Search the material for lines containing the word "response", and copy each one.

# # # # #

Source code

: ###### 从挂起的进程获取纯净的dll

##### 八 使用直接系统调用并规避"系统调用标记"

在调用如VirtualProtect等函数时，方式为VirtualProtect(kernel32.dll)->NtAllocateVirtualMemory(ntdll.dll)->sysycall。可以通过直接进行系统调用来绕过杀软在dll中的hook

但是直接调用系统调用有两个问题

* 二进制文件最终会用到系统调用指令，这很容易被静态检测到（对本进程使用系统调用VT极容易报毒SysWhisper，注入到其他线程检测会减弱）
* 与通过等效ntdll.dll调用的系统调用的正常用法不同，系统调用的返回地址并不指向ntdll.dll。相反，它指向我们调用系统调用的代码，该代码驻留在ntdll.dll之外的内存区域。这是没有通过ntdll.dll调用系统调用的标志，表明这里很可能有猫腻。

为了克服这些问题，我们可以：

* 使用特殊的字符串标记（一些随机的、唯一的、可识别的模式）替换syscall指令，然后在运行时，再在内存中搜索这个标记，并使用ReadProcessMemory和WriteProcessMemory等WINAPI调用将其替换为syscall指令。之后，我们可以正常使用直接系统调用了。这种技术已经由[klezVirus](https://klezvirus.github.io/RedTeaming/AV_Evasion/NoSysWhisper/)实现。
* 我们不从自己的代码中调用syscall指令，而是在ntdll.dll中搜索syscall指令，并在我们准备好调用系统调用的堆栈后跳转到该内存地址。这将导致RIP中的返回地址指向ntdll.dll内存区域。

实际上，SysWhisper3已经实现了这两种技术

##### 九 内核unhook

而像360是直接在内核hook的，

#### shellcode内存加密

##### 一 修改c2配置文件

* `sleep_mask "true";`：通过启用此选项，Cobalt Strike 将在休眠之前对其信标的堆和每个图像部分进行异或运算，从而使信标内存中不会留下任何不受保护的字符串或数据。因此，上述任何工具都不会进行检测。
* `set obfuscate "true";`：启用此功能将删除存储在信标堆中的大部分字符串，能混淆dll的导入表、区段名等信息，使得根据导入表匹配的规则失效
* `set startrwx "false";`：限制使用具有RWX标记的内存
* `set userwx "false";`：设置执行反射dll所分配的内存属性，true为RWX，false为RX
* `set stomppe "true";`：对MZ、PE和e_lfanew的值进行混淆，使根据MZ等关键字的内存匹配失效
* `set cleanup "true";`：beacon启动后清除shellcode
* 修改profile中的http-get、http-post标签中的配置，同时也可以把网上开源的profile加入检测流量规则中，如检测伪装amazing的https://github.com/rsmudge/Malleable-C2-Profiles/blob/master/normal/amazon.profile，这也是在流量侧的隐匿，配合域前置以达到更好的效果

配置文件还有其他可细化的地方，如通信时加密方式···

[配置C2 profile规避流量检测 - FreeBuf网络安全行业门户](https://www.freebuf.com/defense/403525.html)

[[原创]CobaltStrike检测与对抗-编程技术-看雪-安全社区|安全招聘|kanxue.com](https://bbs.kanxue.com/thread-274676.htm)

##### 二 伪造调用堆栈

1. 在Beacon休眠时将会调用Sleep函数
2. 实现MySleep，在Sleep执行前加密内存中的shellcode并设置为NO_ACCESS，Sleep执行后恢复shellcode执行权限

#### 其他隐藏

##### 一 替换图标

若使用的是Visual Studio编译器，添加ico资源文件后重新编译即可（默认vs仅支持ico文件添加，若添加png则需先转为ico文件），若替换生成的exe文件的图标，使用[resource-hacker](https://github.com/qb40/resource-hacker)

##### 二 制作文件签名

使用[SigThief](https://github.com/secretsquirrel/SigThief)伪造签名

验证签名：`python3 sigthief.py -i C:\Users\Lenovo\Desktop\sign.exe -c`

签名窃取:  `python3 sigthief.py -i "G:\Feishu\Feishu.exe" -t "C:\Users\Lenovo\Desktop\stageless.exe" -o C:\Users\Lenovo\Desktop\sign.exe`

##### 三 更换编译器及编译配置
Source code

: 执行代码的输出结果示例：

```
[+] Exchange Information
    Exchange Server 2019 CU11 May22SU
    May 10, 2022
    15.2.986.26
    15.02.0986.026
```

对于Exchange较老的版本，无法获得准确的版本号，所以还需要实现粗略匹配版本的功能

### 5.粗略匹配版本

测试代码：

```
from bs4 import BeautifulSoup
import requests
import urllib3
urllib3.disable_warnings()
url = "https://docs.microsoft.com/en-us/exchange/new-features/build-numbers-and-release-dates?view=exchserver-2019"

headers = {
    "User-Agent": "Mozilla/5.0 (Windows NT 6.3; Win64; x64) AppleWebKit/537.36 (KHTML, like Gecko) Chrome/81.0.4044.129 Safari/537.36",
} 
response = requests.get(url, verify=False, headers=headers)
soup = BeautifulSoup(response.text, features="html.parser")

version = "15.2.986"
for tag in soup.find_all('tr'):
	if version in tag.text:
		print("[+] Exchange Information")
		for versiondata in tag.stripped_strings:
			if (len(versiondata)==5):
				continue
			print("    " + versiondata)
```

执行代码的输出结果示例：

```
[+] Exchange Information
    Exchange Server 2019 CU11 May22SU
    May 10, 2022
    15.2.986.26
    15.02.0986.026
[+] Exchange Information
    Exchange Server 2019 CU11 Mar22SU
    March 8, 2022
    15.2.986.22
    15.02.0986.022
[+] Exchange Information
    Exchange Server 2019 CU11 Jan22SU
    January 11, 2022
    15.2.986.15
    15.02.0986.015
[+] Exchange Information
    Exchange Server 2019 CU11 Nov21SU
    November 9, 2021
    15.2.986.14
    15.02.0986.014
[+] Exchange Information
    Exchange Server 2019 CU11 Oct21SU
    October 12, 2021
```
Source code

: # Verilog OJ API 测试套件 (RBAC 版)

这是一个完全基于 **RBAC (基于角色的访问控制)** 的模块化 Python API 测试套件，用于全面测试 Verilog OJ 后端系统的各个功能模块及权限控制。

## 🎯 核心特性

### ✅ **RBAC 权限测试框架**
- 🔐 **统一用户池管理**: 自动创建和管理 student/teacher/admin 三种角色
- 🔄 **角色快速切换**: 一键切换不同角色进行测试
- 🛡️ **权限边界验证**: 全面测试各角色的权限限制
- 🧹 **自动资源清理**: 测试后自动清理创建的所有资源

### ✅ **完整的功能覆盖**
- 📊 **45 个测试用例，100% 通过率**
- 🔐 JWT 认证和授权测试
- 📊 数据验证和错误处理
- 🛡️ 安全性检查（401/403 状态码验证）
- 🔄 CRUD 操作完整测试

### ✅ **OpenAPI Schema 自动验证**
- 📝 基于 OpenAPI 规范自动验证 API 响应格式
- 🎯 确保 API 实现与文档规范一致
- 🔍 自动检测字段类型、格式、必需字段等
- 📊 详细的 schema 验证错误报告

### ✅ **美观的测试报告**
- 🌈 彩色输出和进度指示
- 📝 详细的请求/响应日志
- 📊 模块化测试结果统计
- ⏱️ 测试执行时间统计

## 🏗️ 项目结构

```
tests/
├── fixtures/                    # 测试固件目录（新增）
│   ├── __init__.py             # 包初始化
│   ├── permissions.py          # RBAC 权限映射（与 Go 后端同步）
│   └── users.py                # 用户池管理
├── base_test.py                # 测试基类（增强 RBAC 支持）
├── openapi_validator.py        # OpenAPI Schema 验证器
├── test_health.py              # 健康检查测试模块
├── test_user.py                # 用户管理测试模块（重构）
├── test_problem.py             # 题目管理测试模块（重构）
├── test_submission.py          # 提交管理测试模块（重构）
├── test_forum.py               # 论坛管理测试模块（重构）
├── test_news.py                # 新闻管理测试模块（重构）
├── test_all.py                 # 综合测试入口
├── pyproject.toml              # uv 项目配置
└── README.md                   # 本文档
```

# # # # #

### Solution for this task
response = requests.get(url, verify=False, headers=headers)
soup = BeautifulSoup(response.text, features="html.parser")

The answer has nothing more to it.